In 1992, she covered the Siege of Sarajevo. Retired Maj. Gen. Lewis MacKenzie, the Canadian commander of the United Nations forces in the former Yugoslav city said of Schneider, "She was like a breath of fresh air, vivacious in the midst of all those stinky male journalists. I was impressed by her dedication. I told her she would end up either famous or dead." Schneider was badly wounded when a tank shell fired from Serb positions exploded next to her. Her friend, Ivo Štandeker, a journalist from Slovenia, was killed. Schneider spent many weeks in the hospital, first with the UN and later in Belgrade, where doctors saved her leg from amputation.

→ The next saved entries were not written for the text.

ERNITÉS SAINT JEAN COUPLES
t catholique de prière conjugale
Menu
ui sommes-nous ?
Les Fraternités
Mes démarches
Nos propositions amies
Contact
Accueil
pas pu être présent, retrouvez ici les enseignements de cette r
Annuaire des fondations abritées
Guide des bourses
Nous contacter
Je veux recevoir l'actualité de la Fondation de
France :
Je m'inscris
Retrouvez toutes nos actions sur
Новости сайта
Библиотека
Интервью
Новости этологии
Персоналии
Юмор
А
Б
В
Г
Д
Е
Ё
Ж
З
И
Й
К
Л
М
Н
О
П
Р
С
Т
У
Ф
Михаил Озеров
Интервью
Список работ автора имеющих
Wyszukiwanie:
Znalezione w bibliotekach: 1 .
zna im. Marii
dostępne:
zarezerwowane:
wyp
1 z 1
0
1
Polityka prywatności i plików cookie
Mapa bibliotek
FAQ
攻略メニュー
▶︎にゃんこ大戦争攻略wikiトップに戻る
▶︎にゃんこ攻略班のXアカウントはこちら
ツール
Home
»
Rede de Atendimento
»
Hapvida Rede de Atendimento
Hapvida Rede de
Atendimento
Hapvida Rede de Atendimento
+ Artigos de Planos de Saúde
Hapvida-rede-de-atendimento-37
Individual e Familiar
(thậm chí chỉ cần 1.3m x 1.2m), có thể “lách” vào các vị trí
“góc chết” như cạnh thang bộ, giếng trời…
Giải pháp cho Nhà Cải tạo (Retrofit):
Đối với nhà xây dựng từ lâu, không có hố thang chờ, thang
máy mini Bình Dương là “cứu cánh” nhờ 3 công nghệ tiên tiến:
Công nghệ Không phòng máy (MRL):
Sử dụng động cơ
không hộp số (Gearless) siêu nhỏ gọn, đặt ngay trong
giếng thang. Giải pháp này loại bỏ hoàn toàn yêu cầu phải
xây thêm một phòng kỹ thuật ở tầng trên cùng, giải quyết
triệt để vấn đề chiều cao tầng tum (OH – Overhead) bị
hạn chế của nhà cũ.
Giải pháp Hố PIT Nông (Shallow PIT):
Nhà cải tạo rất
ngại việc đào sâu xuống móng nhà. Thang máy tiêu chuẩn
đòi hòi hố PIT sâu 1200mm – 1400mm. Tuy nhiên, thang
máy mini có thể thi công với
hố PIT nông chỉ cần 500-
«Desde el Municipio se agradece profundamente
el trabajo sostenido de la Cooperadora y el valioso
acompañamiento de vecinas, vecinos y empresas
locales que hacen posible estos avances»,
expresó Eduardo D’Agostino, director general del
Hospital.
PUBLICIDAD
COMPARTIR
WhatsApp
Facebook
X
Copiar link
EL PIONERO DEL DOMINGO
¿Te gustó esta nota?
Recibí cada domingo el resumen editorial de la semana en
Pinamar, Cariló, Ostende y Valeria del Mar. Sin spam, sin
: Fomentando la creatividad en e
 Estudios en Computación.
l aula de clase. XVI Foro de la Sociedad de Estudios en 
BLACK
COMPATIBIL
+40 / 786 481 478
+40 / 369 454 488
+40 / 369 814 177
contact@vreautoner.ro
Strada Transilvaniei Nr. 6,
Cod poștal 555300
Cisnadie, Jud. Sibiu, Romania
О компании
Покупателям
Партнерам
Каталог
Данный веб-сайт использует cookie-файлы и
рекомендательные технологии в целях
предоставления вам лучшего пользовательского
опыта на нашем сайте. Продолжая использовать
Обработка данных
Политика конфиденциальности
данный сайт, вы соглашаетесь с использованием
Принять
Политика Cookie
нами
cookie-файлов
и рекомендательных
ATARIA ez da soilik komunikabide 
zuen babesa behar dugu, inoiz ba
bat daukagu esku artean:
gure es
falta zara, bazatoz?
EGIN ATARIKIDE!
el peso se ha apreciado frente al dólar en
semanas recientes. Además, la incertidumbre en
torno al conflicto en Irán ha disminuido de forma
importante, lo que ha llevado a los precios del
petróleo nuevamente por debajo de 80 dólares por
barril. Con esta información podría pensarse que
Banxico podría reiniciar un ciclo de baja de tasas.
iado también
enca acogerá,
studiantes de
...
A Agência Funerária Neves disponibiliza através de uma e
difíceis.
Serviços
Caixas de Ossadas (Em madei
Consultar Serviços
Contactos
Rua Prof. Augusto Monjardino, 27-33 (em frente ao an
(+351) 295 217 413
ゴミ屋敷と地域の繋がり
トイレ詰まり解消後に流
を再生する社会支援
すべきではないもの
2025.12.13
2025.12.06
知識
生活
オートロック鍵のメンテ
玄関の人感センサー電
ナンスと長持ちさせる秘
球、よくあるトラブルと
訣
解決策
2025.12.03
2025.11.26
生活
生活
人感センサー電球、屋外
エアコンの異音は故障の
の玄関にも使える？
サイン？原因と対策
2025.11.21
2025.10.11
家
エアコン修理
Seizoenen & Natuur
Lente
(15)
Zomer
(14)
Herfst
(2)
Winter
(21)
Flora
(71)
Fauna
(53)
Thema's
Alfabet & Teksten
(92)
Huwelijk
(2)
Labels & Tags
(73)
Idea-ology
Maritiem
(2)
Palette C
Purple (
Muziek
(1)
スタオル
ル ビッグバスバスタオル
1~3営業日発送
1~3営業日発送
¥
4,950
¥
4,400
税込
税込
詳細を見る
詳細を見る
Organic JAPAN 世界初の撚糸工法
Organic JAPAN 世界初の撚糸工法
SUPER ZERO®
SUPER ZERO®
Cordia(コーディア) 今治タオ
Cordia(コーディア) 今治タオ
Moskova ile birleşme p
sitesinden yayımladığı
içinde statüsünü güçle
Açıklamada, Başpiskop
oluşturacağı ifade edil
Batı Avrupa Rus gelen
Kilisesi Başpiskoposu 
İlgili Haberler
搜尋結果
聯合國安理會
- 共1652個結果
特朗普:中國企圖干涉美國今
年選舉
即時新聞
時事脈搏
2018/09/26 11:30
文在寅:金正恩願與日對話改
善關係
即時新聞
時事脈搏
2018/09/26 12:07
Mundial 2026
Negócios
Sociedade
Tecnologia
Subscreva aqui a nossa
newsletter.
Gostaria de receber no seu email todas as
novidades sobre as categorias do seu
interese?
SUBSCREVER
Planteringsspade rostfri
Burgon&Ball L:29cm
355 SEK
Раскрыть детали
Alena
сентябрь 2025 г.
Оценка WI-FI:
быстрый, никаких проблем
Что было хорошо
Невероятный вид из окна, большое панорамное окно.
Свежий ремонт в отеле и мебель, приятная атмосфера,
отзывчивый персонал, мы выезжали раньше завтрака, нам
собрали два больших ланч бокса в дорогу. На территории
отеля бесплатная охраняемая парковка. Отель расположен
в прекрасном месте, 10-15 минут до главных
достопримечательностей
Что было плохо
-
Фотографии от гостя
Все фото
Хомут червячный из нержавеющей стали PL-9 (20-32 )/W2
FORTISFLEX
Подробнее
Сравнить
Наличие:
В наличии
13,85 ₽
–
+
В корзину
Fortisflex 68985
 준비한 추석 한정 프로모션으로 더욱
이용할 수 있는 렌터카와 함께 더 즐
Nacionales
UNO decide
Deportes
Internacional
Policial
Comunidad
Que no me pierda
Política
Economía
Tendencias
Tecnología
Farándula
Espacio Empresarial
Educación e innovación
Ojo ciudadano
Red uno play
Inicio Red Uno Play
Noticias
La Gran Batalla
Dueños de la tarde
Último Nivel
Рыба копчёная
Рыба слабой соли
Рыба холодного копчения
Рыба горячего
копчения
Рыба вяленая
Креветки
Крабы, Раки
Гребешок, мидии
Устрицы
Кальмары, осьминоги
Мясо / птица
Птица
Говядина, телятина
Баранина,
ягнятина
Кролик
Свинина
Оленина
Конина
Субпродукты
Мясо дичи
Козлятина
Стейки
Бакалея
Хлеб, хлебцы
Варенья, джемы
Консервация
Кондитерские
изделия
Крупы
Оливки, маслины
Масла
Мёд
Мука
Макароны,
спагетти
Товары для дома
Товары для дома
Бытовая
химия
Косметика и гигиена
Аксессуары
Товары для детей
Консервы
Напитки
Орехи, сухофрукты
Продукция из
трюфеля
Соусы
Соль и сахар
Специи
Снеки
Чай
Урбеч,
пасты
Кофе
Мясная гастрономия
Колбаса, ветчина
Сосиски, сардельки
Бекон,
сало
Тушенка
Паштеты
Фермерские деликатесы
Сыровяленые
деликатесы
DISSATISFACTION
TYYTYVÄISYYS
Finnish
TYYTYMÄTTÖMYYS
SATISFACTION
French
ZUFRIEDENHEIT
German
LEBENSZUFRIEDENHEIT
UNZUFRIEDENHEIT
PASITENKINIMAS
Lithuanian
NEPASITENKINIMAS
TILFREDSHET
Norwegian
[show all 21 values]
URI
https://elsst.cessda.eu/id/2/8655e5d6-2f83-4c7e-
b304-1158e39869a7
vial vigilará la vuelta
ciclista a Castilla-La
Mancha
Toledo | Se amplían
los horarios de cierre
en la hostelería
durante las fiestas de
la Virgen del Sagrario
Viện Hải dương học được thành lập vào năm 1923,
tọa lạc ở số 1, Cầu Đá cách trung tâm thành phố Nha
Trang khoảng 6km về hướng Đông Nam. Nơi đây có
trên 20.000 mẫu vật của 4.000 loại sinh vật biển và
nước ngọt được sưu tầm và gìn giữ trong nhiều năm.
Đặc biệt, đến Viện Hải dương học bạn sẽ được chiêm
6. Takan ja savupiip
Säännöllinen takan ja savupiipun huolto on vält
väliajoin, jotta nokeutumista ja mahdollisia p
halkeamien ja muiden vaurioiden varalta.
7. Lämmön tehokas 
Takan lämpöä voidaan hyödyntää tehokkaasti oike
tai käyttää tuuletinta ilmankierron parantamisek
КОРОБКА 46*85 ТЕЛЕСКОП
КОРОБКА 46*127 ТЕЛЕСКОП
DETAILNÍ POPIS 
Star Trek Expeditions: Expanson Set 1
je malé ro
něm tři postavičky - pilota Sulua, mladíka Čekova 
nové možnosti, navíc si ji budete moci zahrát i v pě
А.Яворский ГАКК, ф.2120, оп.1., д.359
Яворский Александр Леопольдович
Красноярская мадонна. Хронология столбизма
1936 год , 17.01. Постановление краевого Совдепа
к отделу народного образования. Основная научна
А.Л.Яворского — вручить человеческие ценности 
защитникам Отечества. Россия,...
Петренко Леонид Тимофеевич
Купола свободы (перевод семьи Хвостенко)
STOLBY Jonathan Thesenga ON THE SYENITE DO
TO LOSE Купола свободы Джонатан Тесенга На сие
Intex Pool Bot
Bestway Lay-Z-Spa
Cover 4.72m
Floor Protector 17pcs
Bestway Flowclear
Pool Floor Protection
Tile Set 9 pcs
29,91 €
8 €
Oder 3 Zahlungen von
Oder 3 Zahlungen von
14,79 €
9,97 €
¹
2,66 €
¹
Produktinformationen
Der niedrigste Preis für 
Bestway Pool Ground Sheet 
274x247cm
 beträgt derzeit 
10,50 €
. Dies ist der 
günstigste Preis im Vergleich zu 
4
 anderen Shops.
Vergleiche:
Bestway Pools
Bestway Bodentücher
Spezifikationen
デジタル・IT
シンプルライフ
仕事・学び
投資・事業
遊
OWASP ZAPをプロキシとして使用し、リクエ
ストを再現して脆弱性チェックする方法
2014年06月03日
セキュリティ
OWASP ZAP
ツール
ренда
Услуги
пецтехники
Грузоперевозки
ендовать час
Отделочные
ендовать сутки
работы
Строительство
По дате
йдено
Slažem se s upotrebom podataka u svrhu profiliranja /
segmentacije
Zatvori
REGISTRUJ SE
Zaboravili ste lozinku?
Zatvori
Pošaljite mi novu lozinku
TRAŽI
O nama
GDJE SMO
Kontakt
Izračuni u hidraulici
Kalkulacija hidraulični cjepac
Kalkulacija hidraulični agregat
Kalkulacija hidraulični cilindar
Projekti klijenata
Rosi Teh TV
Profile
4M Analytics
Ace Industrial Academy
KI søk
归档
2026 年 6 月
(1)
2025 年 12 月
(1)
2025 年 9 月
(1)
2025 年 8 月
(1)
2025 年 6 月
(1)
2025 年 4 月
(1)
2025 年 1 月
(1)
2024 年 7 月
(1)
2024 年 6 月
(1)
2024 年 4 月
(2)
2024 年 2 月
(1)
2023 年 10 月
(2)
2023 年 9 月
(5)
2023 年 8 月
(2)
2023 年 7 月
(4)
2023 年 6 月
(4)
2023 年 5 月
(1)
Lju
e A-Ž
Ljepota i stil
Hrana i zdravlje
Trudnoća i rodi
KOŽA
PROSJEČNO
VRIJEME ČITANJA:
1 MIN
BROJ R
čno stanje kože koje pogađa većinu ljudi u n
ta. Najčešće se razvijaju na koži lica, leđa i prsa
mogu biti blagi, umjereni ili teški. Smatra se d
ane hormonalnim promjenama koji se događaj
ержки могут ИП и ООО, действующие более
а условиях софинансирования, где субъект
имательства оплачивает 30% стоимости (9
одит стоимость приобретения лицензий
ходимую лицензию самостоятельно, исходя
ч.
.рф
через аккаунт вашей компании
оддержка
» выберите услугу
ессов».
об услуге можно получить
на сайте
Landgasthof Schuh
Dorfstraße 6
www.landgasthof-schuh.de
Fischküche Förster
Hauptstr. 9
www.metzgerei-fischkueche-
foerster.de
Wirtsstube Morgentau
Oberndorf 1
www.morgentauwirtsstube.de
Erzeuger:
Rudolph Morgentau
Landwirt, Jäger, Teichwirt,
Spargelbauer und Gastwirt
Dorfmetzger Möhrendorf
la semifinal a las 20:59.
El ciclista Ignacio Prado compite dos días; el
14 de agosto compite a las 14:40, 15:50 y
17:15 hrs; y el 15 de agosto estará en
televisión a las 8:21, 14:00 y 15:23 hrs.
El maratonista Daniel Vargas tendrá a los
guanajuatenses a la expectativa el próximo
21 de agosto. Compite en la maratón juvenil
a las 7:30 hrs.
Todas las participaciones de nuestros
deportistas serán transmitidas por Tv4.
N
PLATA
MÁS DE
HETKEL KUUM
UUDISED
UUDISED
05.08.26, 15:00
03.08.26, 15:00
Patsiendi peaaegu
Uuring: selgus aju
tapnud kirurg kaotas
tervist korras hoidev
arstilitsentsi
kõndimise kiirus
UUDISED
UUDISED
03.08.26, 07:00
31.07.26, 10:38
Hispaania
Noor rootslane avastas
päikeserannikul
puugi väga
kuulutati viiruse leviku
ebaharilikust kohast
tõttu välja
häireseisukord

Schneider returned to Wisconsin from Bosnia, deeply depressed. She began to focus more on the victims of war. Among them was her friend Darja Lebar, a Slovenian journalist in Sarajevo who had suffered a gunshot to the face, a few months following the death of Standeker. Schneider helped Lebar raise money for her operations, facial reconstruction, and gave her shelter at her parents' home in Wisconsin. After Lebar returned to Sarajevo, Schneider has not returned back to journalism.

==Personal life==

In 1986, Schneider married musician and composer Tom Wilson. They separated not long after marrying.